>> Begin Dataset entries

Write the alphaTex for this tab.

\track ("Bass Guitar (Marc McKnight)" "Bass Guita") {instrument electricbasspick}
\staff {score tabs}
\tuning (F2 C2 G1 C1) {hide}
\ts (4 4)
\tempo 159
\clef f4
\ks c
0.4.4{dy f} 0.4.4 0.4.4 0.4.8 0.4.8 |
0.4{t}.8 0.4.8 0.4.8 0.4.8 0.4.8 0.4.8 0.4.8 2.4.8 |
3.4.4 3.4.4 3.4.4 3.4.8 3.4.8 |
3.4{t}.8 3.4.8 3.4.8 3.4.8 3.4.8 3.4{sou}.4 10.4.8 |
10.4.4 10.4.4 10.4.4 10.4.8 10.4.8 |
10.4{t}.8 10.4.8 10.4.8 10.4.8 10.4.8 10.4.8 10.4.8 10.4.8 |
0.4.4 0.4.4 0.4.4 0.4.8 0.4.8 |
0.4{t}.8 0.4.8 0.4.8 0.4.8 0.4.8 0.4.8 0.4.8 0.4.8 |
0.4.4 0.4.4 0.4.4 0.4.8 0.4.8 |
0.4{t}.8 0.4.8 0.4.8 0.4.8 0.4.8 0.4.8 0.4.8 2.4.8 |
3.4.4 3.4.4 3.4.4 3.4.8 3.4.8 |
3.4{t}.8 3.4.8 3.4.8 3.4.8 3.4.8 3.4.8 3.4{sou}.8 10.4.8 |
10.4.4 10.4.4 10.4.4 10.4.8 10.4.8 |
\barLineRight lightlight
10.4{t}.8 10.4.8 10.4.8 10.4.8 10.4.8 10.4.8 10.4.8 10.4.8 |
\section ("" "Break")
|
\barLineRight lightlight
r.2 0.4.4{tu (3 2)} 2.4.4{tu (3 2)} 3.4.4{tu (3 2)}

>> End Dataset entries

§ **Exercise brief**
Write out every line of the data above verbatim, without changing anything.

§ **Task solution**
Write the alphaTex for this tab.

\track ("Bass Guitar (Marc McKnight)" "Bass Guita") {instrument electricbasspick}
\staff {score tabs}
\tuning (F2 C2 G1 C1) {hide}
\ts (4 4)
\tempo 159
\clef f4
\ks c
0.4.4{dy f} 0.4.4 0.4.4 0.4.8 0.4.8 |
0.4{t}.8 0.4.8 0.4.8 0.4.8 0.4.8 0.4.8 0.4.8 2.4.8 |
3.4.4 3.4.4 3.4.4 3.4.8 3.4.8 |
3.4{t}.8 3.4.8 3.4.8 3.4.8 3.4.8 3.4{sou}.4 10.4.8 |
10.4.4 10.4.4 10.4.4 10.4.8 10.4.8 |
10.4{t}.8 10.4.8 10.4.8 10.4.8 10.4.8 10.4.8 10.4.8 10.4.8 |
0.4.4 0.4.4 0.4.4 0.4.8 0.4.8 |
0.4{t}.8 0.4.8 0.4.8 0.4.8 0.4.8 0.4.8 0.4.8 0.4.8 |
0.4.4 0.4.4 0.4.4 0.4.8 0.4.8 |
0.4{t}.8 0.4.8 0.4.8 0.4.8 0.4.8 0.4.8 0.4.8 2.4.8 |
3.4.4 3.4.4 3.4.4 3.4.8 3.4.8 |
3.4{t}.8 3.4.8 3.4.8 3.4.8 3.4.8 3.4.8 3.4{sou}.8 10.4.8 |
10.4.4 10.4.4 10.4.4 10.4.8 10.4.8 |
\barLineRight lightlight
10.4{t}.8 10.4.8 10.4.8 10.4.8 10.4.8 10.4.8 10.4.8 10.4.8 |
\section ("" "Break")
|
\barLineRight lightlight
r.2 0.4.4{tu (3 2)} 2.4.4{tu (3 2)} 3.4.4{tu (3 2)}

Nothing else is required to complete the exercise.